Il ne reste plus à Don Luigi qu'à rentrer chez lui, fort marri ... Et il lui faudra quitter le bal avant minuit ... alors que les meilleures heures arrivent ...
De retour chez lui, il prie son jardinier, son valet de chambre d'errer dans les ruelles à la recherche de son nez. Il croise aussi Emma, sa cuisinière, qui se rend au marché.
-Dis Emma, si tu rencontres mon nez ...
Et il baisse son masque ....
-Regarde il m'a faussé compagnie.
Horrifiée, Emma promet d'être attentive, car le nez de Don Luigi, elle connaît, épaté une grosse verrue, 3 poils roux.
- Emma, dit encore Don Luigi, si tu le rencontres, mets y le prix et ramène le moi.
Emma, fait quelques achats et se dirige vers l'étal de Bruno, le poissonnier.
Et là trônant en bonne place, le coussin bleu surmonté du nez de Don Luigi. Emma l'aurait reconnu entre mille, cette verrue sur la narine droite et ses 3 poils raides et roux.
- Dis-moi, Bruno qu'offres-tu sur ce coussin bleu ?
Tu sais Pietro le pêcheur, me l'a apporté tout à l'heure. Il s'agit d'un fruit de mer fort rare que l'on ne pêche que chaque 25 ans, d'où le prix ...
Emma contrôle sa bourse, elle n'a pas suffisamment de lires.
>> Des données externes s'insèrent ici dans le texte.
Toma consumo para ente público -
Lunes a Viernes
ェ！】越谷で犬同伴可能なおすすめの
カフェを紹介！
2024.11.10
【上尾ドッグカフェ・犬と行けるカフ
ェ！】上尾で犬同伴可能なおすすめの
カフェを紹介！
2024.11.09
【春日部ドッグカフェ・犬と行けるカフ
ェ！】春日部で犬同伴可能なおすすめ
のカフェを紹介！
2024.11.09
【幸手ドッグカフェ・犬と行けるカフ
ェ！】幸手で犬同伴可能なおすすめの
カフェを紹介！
- Bruno je reviens à l'instant, prépare quelques vongoles, quelques coques et une
raie et réserve-moi le coussin bleu et son précieux trésor.
Elle se hâte, Emma, heureuse d'apporter la bonne nouvelle à Don Luigi. Depuis le jardin, elle le hèle, ses mains en porte voix.
- J'ai retrouvé votre nez, mais il me faut des lires.
Don Luigi lance une bourse bien garnie. Il est partagé entre le bonheur, la colère et la joie. Il se cale dans son fauteuil, se donne contenance et se demande sincèrement comment il va recevoir son fugueur.
Emma rentre, pose le coussin devant un Don Luigi, calmé, ravi
-"Alors, dis-moi mon nez, Pourquoi m'avoir quitté et aujourd'hui encore ?
- Et bien, lui dit le nez : voilà plus de 30 ans que tu me maltraites, que tu
me ramones tantôt une narine, tantôt l'autre, avec des ongles longs,
parfois noirs, sales et j'ai pu me lamenter, mais tu ne m'as jamais
entendu....alors je suis parti.
- Ne méritais-tu pas une leçon ??
- Je veux bien reprendre ma place, mais si une fois encore tu me maltraites
ou me ramones, ou si tu tires mes poils roux, et bien je m'en irai à tout
jamais et à toi, il ne te restera qu'à te rendre chez le Professeur pour
te refaire un nez, mais en plastique celui-là !!!